**TEXT BLOCK**
Product Review: Prohibited 5th Degree Vaporizer

If the Prohibited 5th Degree looks familiar to you that is because you might have seen it before. VMR Products recently re-branded its V2 Pro Series 7 with a concentrates cartridge instead of a liquid cartridge. The product comes in a ton of new very snazzy colors such as bone (white), jade (teal), struck (purple) and singed (black). I have used the Series 7 in the past and it was always my favorite vaporizer on the market…and trust me I tried them all.

The Prohibited 5th Degree Vaporizer does it all! Out of the box, you can used this multi-function device to either vaporize dry herb or concentrates by simply swampping out the magnetic drop-in cartridges. I honestly love these magnetic connectors cartridges. It makes it so easy to swap out cartridges. The 5th Degree Kit comes stocked with one cartridge for dry herb and one for concentrates and a recessed chamber for cartridges that eliminates the risk of leaks or breaks.

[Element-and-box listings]
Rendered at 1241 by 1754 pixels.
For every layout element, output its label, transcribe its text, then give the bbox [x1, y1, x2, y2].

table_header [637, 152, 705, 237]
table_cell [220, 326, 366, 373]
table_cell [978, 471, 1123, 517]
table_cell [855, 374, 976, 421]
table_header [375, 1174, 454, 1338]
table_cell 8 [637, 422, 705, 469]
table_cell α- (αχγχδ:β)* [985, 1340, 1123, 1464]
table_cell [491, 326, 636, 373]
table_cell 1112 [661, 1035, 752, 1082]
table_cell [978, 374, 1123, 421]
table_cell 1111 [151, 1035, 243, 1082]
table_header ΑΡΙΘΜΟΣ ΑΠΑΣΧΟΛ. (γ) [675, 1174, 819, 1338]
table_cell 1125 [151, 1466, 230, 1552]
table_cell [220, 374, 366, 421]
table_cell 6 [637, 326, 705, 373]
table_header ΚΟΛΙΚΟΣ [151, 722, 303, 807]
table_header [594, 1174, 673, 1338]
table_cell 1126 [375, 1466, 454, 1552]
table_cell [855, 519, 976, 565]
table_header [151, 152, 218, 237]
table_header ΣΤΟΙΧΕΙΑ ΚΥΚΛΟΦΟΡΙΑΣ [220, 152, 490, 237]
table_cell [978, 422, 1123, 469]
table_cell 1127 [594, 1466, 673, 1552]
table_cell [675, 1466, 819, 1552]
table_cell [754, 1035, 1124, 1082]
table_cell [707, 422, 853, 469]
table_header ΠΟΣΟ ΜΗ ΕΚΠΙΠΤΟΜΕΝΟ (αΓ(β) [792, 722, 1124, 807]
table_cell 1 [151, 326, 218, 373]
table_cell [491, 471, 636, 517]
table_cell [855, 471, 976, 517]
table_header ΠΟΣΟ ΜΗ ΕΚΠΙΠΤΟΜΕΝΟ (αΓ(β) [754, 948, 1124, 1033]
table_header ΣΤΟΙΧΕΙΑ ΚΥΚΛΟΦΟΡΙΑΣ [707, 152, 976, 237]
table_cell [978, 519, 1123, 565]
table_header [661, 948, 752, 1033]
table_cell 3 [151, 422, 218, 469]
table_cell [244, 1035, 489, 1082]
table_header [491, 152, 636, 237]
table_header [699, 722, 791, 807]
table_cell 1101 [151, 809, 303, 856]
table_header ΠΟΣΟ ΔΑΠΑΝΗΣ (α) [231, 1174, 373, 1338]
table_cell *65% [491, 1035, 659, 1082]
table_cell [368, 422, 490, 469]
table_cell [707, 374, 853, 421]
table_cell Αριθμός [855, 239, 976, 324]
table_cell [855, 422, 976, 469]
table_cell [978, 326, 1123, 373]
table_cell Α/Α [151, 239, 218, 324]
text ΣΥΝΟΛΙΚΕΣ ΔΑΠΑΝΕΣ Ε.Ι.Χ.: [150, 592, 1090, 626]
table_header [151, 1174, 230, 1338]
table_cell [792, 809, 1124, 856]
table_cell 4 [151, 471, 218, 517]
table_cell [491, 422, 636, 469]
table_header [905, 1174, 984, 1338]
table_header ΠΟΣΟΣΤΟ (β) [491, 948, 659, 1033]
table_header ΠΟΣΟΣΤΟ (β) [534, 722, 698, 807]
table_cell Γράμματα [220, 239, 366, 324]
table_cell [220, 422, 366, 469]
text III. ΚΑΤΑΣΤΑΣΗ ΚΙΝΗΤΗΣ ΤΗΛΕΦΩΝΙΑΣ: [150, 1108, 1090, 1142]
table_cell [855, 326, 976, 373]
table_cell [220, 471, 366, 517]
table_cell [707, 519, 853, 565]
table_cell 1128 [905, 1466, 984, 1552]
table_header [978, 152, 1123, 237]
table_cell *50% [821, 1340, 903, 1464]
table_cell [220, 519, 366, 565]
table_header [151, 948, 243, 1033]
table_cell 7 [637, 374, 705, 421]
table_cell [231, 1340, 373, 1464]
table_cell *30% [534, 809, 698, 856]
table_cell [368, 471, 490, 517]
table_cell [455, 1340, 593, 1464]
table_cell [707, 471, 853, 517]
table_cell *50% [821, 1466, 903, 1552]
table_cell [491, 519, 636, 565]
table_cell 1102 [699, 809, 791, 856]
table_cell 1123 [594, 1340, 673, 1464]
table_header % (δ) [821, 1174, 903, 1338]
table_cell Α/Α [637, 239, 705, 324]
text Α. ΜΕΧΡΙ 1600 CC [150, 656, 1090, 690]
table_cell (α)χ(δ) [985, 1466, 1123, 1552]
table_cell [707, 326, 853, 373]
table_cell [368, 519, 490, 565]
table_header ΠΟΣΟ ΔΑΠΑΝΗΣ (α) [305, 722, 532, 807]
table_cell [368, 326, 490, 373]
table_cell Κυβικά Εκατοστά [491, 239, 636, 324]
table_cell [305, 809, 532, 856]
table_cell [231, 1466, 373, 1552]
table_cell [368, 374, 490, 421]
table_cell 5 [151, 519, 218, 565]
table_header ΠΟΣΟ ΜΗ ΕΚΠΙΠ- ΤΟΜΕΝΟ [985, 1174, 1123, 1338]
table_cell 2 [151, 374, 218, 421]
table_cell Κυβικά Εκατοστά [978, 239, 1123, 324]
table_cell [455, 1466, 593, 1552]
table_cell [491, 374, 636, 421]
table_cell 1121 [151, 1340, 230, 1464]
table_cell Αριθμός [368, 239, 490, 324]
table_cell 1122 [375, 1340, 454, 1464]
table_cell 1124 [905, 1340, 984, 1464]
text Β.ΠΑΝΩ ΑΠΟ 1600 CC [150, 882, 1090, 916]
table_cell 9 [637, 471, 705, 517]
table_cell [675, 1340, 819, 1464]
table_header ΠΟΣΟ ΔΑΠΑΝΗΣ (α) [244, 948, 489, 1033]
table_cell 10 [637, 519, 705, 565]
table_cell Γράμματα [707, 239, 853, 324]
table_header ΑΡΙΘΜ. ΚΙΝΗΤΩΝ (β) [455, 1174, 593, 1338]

**TASK STATEMENT**
Copy the part of the vaporizer review that begins at the words "If the Prohibited" and ends after "tried them all.", swapping "re-branded" for "renamed".

**RESULT**
If the Prohibited 5th Degree looks familiar to you that is because you might have seen it before. VMR Products recently renamed its V2 Pro Series 7 with a concentrates cartridge instead of a liquid cartridge. The product comes in a ton of new very snazzy colors such as bone (white), jade (teal), struck (purple) and singed (black). I have used the Series 7 in the past and it was always my favorite vaporizer on the market…and trust me I tried them all.